Work to be completed:
Scan the listing for the word "START" and give the number of lines where it appears, with no other text.

Collected material:
---------------

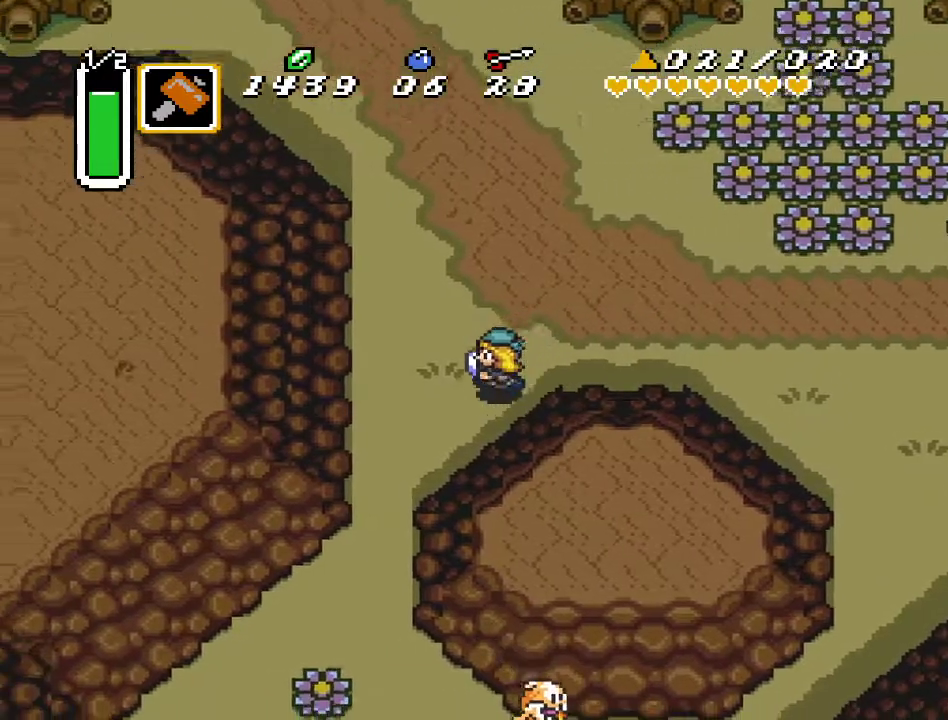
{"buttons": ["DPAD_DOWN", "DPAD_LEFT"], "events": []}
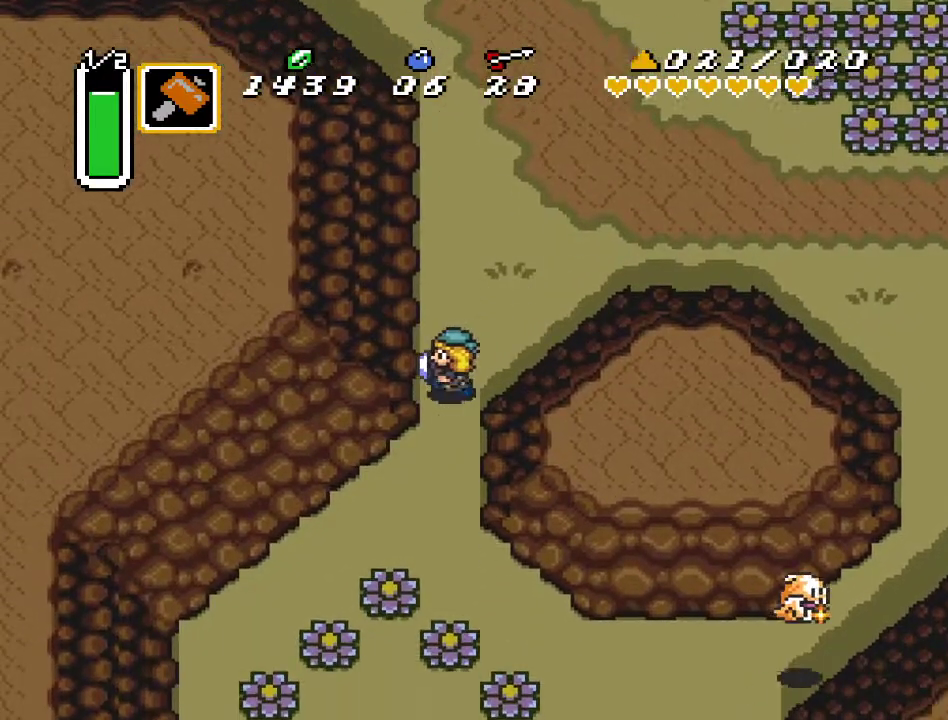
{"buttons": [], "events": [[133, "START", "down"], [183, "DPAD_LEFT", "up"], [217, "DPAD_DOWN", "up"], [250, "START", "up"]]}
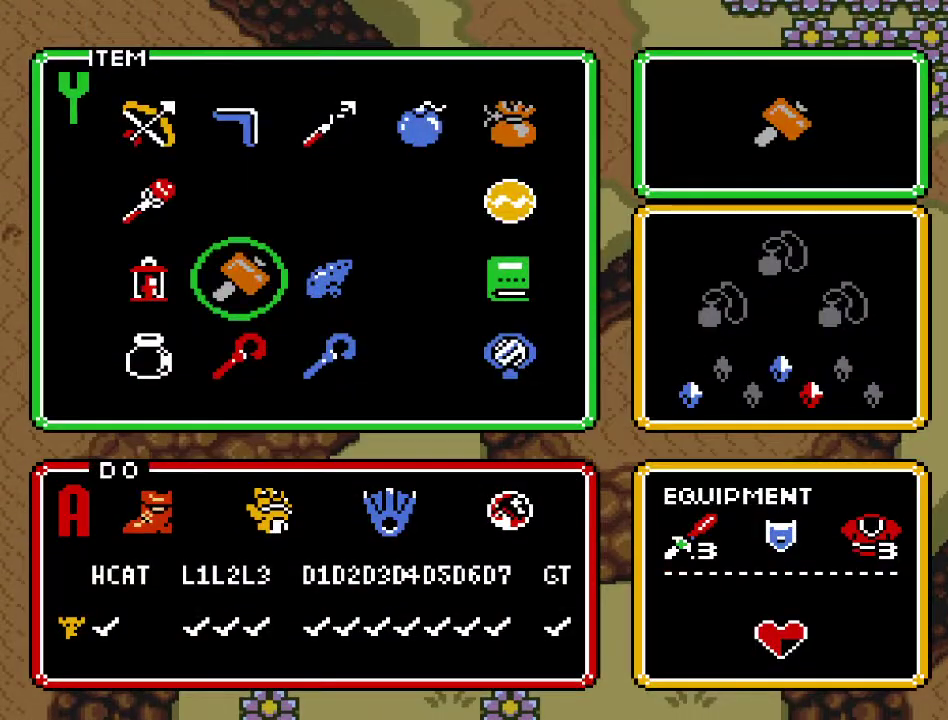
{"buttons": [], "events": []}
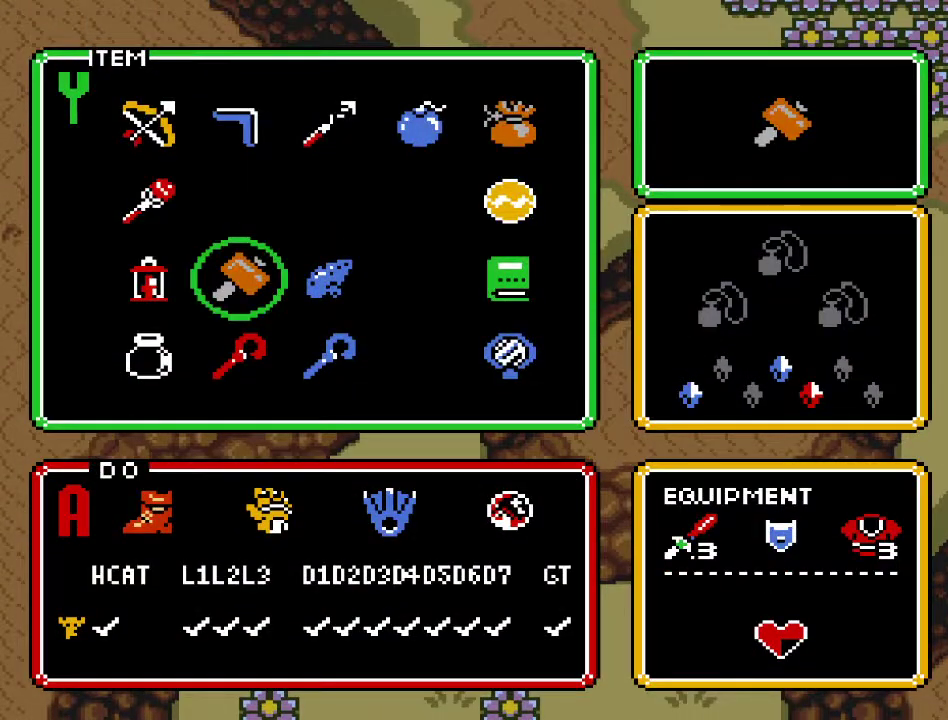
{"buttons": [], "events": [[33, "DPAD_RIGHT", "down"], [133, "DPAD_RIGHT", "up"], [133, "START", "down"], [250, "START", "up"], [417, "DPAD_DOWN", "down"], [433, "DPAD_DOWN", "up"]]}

---------------

Result:
2